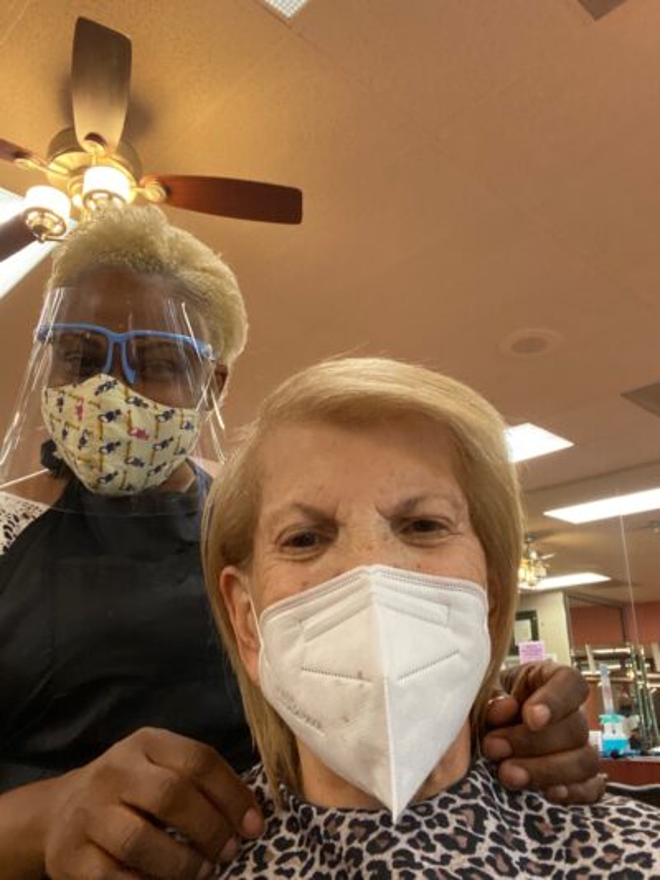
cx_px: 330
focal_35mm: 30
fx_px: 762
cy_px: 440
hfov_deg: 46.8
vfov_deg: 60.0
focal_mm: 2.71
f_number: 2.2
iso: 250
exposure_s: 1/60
---
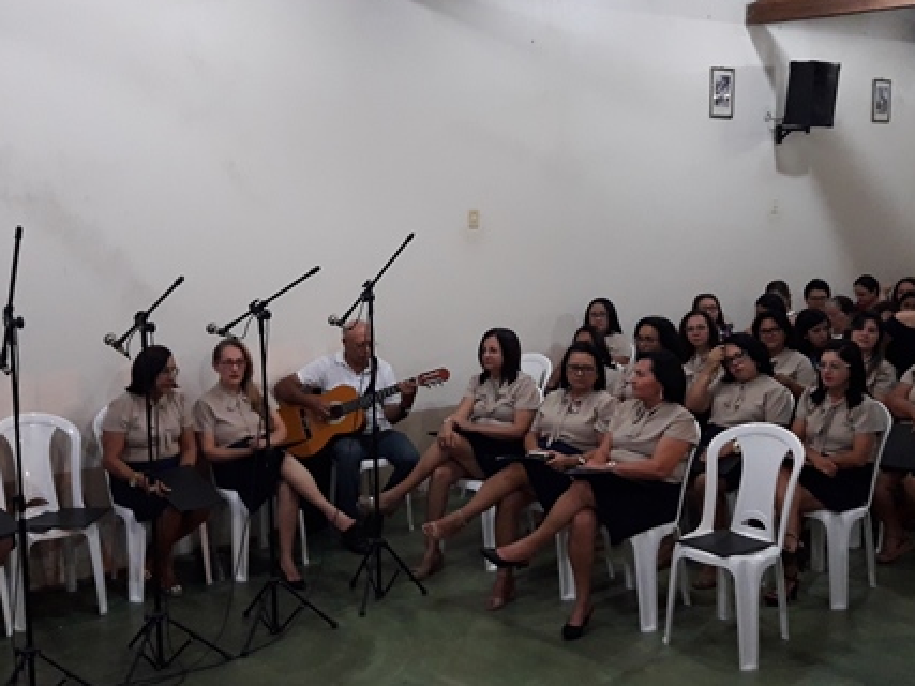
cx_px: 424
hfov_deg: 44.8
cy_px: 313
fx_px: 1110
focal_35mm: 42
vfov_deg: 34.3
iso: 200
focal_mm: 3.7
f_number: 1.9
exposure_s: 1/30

**Try it:**
Once you find the line with "hfov_deg: 46.8" in the entries above, output it and each line after it up to and including the line with "exposure_s: 1/60", and nothing else.

**Solution:**
hfov_deg: 46.8
vfov_deg: 60.0
focal_mm: 2.71
f_number: 2.2
iso: 250
exposure_s: 1/60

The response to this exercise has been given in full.